**WRITTEN TASK:**
All lines in the data bearing the string "ideal" should be identified and copied.

**** DATASET

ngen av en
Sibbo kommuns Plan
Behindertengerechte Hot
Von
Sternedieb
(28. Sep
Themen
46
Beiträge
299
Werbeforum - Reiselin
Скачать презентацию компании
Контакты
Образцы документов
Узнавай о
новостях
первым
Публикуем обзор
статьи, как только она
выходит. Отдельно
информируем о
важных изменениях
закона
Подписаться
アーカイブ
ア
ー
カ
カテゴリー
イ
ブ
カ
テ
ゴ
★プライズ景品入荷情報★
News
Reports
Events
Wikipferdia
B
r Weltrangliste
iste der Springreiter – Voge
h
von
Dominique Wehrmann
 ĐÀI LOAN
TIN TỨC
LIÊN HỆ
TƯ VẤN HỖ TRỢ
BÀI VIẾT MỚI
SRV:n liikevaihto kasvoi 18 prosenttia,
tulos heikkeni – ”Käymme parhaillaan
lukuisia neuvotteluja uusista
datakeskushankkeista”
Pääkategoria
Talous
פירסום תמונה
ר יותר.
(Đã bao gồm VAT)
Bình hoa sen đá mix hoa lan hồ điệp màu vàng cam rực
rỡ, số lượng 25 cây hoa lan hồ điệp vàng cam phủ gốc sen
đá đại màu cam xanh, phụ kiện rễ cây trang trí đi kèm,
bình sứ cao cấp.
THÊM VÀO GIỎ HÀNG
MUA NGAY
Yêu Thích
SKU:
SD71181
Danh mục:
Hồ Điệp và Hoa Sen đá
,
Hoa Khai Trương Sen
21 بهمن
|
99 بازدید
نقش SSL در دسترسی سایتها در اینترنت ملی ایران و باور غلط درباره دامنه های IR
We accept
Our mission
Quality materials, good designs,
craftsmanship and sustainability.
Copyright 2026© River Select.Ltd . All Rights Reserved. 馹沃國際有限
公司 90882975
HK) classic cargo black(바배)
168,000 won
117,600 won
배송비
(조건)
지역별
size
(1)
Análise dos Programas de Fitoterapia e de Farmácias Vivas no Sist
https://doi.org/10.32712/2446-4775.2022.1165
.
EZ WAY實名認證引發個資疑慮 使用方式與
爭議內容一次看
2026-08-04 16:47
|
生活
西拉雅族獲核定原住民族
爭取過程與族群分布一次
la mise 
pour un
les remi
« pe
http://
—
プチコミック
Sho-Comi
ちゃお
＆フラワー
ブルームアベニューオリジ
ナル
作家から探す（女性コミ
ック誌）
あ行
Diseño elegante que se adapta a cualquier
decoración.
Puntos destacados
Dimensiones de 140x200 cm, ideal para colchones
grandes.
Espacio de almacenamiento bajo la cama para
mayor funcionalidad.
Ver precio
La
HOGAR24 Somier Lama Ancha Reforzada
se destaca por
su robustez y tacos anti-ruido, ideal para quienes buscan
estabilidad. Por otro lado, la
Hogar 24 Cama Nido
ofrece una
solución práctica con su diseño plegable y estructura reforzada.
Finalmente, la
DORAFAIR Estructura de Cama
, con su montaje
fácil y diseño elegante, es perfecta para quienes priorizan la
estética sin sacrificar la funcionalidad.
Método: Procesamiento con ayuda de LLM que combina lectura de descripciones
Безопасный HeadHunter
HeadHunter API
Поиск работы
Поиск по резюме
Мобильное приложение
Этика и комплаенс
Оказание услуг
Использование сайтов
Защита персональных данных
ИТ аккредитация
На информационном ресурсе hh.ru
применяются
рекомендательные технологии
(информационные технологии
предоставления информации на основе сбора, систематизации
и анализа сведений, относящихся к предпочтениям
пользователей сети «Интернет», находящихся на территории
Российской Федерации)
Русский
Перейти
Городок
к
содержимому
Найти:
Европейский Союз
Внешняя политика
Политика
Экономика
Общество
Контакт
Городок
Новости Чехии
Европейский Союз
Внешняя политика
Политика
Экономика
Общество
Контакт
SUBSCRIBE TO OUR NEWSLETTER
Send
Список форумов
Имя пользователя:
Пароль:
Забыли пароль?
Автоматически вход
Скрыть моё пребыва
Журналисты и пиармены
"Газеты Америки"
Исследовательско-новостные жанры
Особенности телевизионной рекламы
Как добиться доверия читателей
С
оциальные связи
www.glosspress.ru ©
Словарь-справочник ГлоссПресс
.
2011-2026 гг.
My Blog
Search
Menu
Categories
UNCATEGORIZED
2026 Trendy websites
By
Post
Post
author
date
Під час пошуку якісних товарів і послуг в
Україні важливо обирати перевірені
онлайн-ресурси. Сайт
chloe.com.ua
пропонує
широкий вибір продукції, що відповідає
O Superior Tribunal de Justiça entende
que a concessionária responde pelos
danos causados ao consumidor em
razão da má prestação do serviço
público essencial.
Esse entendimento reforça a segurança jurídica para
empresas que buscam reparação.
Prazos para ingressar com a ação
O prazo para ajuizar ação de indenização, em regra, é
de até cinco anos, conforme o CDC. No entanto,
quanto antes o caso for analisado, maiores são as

********

**COMPLETED EXERCISE:**
Dimensiones de 140x200 cm, ideal para colchones
su robustez y tacos anti-ruido, ideal para quienes buscan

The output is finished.